Aqui, encontramos um nó do teatro: o que é mais importante, o texto ou a

encenação? Não nos enveredaremos por esse caminho. Acreditamos na Arte e na sua

função estética. O que nos ocupará como linguistas é o texto dramático, suas

particularidades e como torná-lo atraente ao sabor de nossos discentes.

1.2 O Texto Teatral como Gênero Discursivo

A Concepção de gênero é expandida a partir de Bakhtin (2003), o qual conceitua-

o como enunciados relativamente estáveis que circulam nas diferentes esferas de

atividades humanas. Sendo a língua geradora dessas atividades, na forma do discurso

efetua-se num mecanismo histórico condicionado à cultura, à sociedade e sua ação.

(BAKHTIN, 2003).

Considerando tal concepção, o texto teatral é percebido como forma particular

de leitura que emerge num contexto situacional específico. Seu arranjo canônico suscita

no leitor maneiras de leitura “ que se impõe mais à consciência desse leitor/espectador

comum, não (expert)” (SANTOS, 2008).

Tal padrão será minuciosamente explicitado nas seções que seguem.

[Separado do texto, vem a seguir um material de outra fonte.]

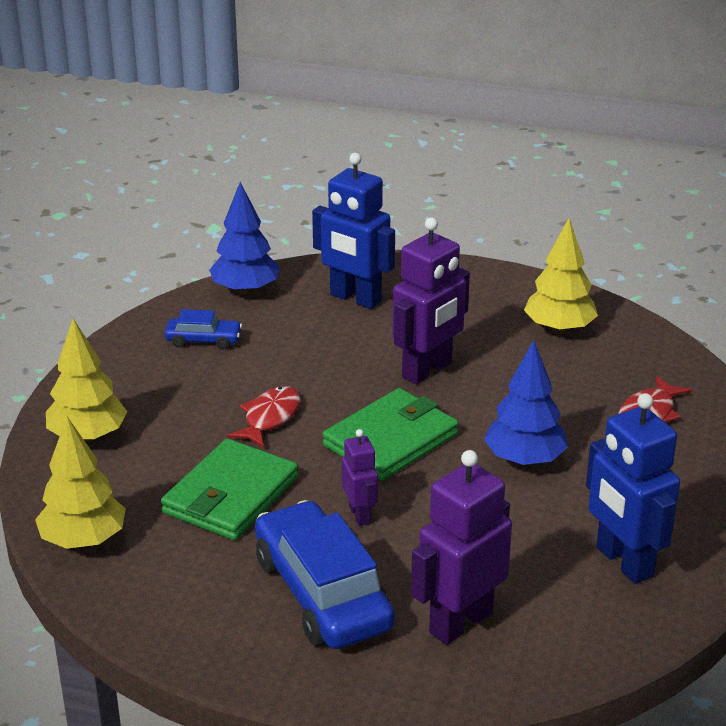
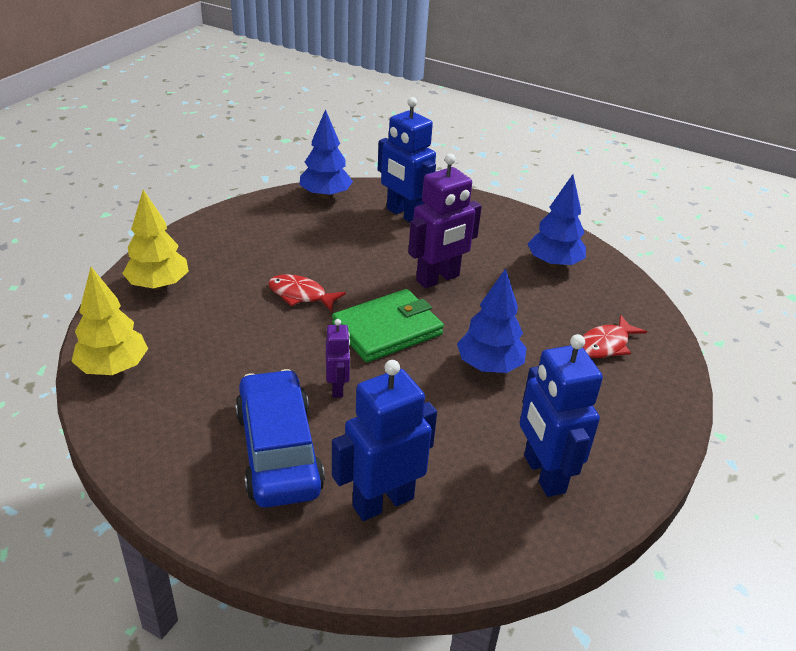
camera: 10 degrees right, 5 degrees up
(203, 340) = (278, 227): blue car -> none
(231, 495) = (243, 352): green wallet -> none
(269, 418) = (301, 295): red fish -> red fish turned 105 degrees counterclockwise
(460, 622) = (383, 502): purple robot -> blue robot
(559, 329) = (554, 263): yellow tree -> blue tree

1.3 As Condições de Produção do Texto Dramático

A língua, seja falada ou escrita, reflete, de certa forma, a organização da

sociedade, desvelando esferas comunicativas e instaurando enunciados na forma dos

mais diversos gêneros. Tal organização deixa transparecer as tradições de grupos sociais

e traços de sua cultura.

É no contexto e vivência, que cada sociedade emana suas ideologias, isto é,

conceitos/temas materializados na forma de discursos. Nesse sentido, esses fatores é

que influenciaram e influenciam a produção deste ou daquele gênero utilitário ou literário.

O teatro é um microcosmo da sociedade. Na sociedade é que “o teatro vai ver a

reprodução de uma parte de seu todo, considerá-lo, compará-lo, aproveitá-lo em seu

desenvolvimento e perfeição”. (BOCAIÚVA apud FARIA, 1998, P. 41).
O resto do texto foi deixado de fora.